Please report each line of the data below that contains "occurrence".

RECORD EXTRACTS:
┏━━

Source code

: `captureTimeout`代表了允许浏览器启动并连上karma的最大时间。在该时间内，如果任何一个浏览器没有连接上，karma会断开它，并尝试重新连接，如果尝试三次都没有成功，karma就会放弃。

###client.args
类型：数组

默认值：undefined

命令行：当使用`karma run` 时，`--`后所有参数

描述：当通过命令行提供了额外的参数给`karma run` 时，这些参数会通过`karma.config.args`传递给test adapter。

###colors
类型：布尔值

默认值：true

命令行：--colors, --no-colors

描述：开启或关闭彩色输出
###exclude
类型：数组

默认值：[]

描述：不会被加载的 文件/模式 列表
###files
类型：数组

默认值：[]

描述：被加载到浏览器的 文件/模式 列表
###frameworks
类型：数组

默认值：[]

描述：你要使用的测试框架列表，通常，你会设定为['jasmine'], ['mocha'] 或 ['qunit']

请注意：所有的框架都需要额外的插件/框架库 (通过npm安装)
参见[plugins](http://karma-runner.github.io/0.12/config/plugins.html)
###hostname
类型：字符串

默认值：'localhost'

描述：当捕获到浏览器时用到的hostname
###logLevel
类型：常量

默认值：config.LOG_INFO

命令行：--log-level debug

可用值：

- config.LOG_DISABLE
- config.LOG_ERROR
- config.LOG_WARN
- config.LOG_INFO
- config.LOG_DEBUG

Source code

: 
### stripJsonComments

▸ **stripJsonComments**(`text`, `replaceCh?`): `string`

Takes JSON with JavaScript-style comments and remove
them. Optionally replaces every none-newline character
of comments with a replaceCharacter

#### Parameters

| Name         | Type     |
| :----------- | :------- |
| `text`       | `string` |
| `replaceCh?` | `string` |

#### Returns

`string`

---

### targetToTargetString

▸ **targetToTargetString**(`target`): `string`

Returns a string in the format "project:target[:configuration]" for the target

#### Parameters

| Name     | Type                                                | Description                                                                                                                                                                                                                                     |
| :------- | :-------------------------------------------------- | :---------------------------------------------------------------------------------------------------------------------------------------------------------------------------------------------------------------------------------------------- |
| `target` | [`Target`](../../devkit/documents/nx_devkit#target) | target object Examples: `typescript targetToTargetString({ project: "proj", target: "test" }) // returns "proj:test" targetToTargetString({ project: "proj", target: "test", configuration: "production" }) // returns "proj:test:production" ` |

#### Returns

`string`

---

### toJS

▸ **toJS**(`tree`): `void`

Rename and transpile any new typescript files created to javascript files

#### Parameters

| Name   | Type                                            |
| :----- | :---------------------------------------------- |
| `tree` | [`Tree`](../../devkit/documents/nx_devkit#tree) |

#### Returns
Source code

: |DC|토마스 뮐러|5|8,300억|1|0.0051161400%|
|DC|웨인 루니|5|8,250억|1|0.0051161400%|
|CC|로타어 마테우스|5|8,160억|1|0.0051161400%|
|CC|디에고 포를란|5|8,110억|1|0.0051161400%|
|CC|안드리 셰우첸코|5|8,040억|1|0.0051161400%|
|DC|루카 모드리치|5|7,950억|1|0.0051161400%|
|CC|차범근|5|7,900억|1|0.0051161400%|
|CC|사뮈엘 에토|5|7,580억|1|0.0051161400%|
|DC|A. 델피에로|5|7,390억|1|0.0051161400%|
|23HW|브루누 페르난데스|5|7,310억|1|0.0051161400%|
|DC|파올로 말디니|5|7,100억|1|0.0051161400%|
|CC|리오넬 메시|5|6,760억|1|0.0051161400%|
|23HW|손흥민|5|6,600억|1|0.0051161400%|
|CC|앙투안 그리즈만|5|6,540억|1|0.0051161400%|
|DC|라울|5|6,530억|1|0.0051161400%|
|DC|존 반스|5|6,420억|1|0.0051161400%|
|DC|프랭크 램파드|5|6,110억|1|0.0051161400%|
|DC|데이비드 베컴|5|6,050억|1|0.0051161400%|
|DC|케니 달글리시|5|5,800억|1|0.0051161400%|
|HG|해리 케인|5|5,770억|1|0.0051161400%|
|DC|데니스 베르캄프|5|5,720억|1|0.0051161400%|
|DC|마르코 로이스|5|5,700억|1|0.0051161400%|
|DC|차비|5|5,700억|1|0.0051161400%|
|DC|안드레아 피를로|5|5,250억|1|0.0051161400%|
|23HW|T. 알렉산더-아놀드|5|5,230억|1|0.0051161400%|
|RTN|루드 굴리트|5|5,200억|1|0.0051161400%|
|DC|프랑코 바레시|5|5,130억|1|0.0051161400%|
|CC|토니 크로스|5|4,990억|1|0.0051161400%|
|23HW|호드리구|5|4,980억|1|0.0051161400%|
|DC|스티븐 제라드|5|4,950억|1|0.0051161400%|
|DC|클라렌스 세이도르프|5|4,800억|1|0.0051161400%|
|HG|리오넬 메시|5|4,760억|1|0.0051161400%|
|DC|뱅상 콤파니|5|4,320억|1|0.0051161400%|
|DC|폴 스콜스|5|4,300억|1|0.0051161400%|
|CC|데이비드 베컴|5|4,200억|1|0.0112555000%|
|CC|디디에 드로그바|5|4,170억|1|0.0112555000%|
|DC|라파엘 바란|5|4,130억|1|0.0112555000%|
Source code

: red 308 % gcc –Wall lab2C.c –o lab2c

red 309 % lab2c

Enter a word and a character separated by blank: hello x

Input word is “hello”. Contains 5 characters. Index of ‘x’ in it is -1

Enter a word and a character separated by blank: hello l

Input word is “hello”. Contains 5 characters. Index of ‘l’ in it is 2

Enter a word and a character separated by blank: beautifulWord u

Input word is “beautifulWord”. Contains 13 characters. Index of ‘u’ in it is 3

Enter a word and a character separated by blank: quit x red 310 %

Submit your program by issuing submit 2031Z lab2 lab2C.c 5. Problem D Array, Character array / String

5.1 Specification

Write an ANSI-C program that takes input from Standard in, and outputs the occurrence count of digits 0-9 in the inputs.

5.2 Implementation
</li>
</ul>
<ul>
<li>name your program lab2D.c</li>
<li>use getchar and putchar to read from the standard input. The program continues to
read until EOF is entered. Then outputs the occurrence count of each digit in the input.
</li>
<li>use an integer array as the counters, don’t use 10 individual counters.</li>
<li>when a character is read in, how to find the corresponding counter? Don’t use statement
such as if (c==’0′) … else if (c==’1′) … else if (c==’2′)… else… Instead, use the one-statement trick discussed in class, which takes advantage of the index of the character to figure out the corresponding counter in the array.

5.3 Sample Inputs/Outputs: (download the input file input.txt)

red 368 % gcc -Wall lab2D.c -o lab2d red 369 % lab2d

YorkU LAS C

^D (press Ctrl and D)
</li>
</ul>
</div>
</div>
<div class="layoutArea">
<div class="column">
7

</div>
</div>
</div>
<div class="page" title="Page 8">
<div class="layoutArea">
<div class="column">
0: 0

┗━━

EXERCISE ANSWER:
Write an ANSI-C program that takes input from Standard in, and outputs the occurrence count of digits 0-9 in the inputs.
read until EOF is entered. Then outputs the occurrence count of each digit in the input.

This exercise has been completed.